▶ _Required actions_:
• 1. In the boost converter notes, what output current does a resistive load get at 60v?
• 2. Copy word for word the part of the boost converter notes starting at "1.) Is the inductor" and ending at "want to run.".

1.) Is the inductor being oversaturated? Increasing switching frequency will alleviate this. Voltage and ON pulse length will determine whether this occurs, meaning that the problem may not show up at low duty cycles, even if the frequency is too low.

2.) The duty cycle (time on/(time on+time off) will determine energy delivery to the inductor, and therefore output voltage at a given output current level. You do not have an active feedback mechanism in your circuit, so if you want to change the output voltage, you have to manually change the duty cycle. If the load is always the same, you can make a device that operates permanently at the suitable duty cycle for the voltage or current you want to run.

3.) If your load is resistive (not capacitive or inductive or switching electronic), your output current will be determined by the voltage you apply, and as a result, if you are getting 5.96 uA at 125v with such a load, you will get 2.86 uA at 60v.
4.) As mentioned above, with a boost regulator, you need active feedback if your supply or load is expected to vary. That means if you're using batteries, you need to compensate for the fact that their voltage will drop during current spikes and also over time as the battery is depleted. This is the part of a boost regulator I'm not ready for yet, and the reason I'm not building them yet is that active feedback is great! If I really need a boost regulator and can't put it off, I'll use someone else's design and be sure it includes active feedback.

5.) You may wish to figure out what the switching time of your transistor and diode are, figure out what the highest frequency you can switch the slower at without your switching losses going above say 1%, and operate at that frequency. 50uH is a plump little inductor, so I'm guessing in the 1-5khz range you may see an improvement. The higher the frequency you can switch at, the less of an inductor you need, which will decrease output lag and make your active feedback mechanism perform better if you add one. It also means that you can use an inductor with fatter wires and therefore lower resistance(keep resistance as low as you can for voltage converters)

▶ _Stored data_:
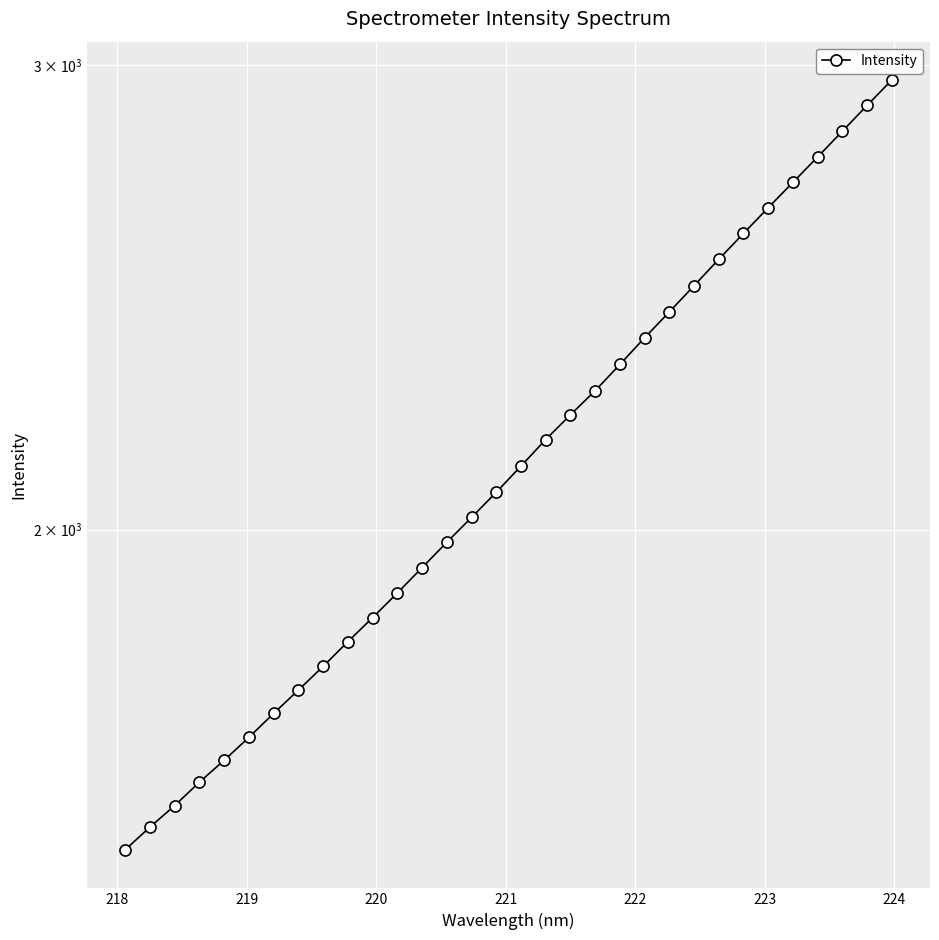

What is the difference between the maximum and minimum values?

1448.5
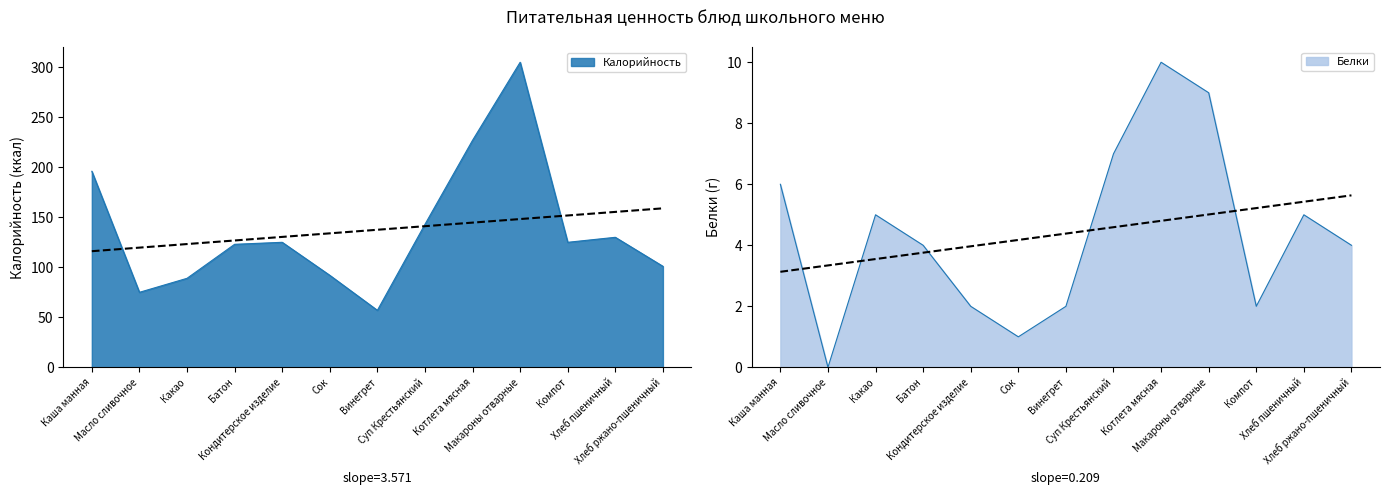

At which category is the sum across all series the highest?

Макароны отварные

▶ _Exercise responses_:
• 1. 2.86 uA

• 2.
1.) Is the inductor being oversaturated? Increasing switching frequency will alleviate this. Voltage and ON pulse length will determine whether this occurs, meaning that the problem may not show up at low duty cycles, even if the frequency is too low.

2.) The duty cycle (time on/(time on+time off) will determine energy delivery to the inductor, and therefore output voltage at a given output current level. You do not have an active feedback mechanism in your circuit, so if you want to change the output voltage, you have to manually change the duty cycle. If the load is always the same, you can make a device that operates permanently at the suitable duty cycle for the voltage or current you want to run.